Dans son communiqué, l’université s’émeut que cet héritage soit « au bord de l’extinction ». La professeure Dalit Rom-Shiloni, spécialiste biblique, initiatrice et directrice du nouveau programme universitaire, explique que les trésors culturels des juifs éthiopiens disparaîtront de fait « si un effort urgent n’est pas fait pour les consigner et les préserver ». Confirmant que c’est là « l’objectif principal » du cursus.

Le constat s’appuie sur le fait que les juifs éthiopiens, aliya après aliya (montée en Isräel) sont de plus en plus assimilés aux modes de vie de la société israélienne même s’ils peuvent encore souffrir de discrimination. Ils seraient environ 150 000 en Israël et les jeunes grandissent sans ne plus véritablement connaître leur héritage culturel, en particulier leurs textes sacrés qui tendent à s’effacer au profit du judaïsme rabbinique, ce qui affaiblit le statut des Kesim et modifie leurs processus de formation séculaires, souligne l’université.

De l’avantage de connaître la langue

« Nous pensons, affirme Dalit Rom-Shiloni, que les projets de recherche des étudiants contribueront à renforcer l’identité juive des Israéliens éthiopiens et à sensibiliser le public à leur culture ». En outre, ce programme vise à donner aussi « du pouvoir » aux membres de la communauté juive éthiopienne et à « renforcer leur statut dans la société israélienne ».

D’après le communiqué, les étudiants attirés par ce master sont quasiment tous, pour cette année scolaire, des Israéliens éthiopiens titulaires d’une licence, « très conscients de leur patrimoine et désireux de participer à l’effort de le préserver ». « Le point important, précise la professeure, est qu’ils sont les seuls à pouvoir faire le travail. Contrairement aux chercheurs qui n’appartiennent pas à Beta Israel, ces étudiants parlent amharique et ont accès aux Kesim âgés ».

L’université ne cache pas sa fierté car son nouveau programme universitaire est « le premier et le seul du genre au monde ». Réservé aux étudiants de deuxième cycle, il devrait inclure dans l’avenir également un premier cycle jusqu’à la licence et une filière doctorale. Avec l’espoir de voir s’imposer l’héritage des juifs éthiopiens comme domaine universitaire d’études et de recherche dans d’autres universités israéliennes et même internationales.

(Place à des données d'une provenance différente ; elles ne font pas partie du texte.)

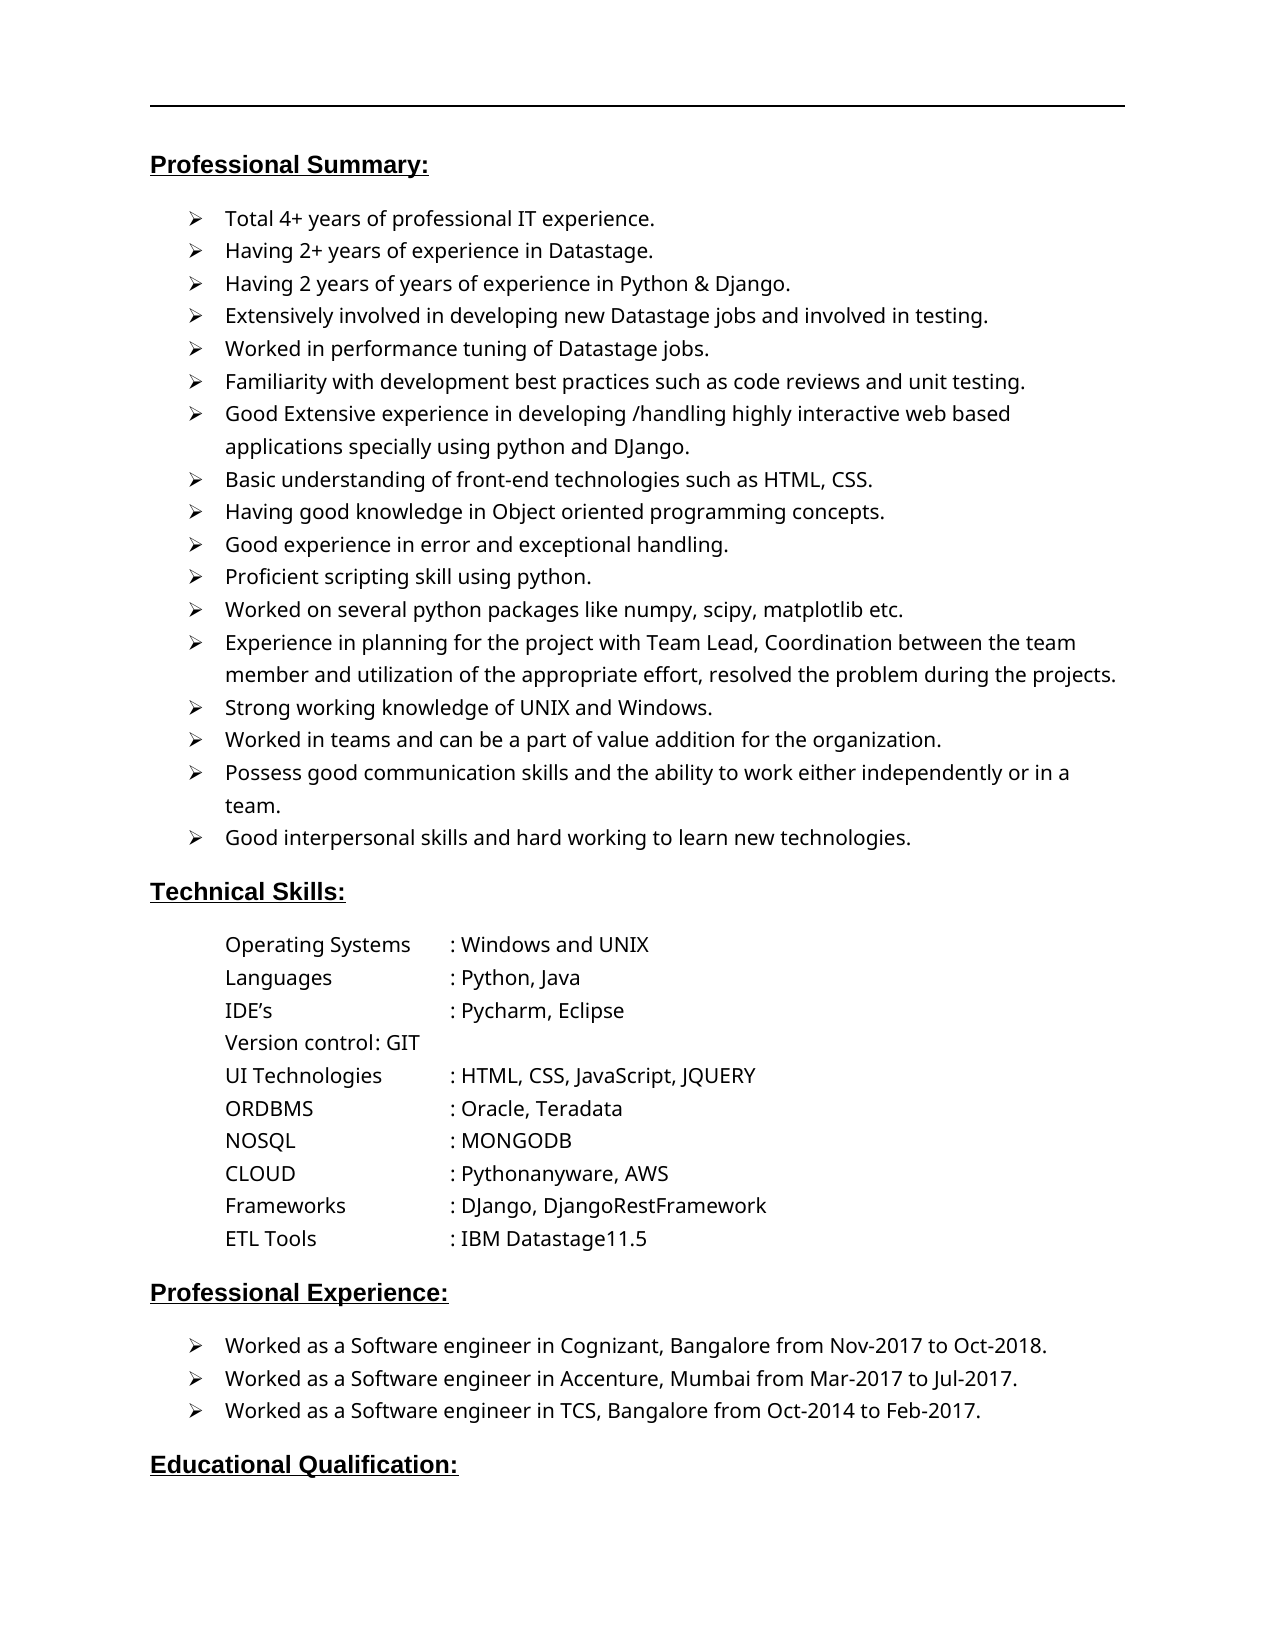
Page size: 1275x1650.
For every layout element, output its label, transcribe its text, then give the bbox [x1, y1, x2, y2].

Il n’en demeure pas moins étonnant dans l’annonce de l’Université qu’elle ne juge pas bon de dire que d’autres Ethiopiens connaissent le Ge’ez. C’est en effet jusqu’à ce jour la langue liturgique de l’Eglise orthodoxe tewahedo éthiopienne, majoritaire dans la communauté chrétienne en Ethiopie et présente également en Israël.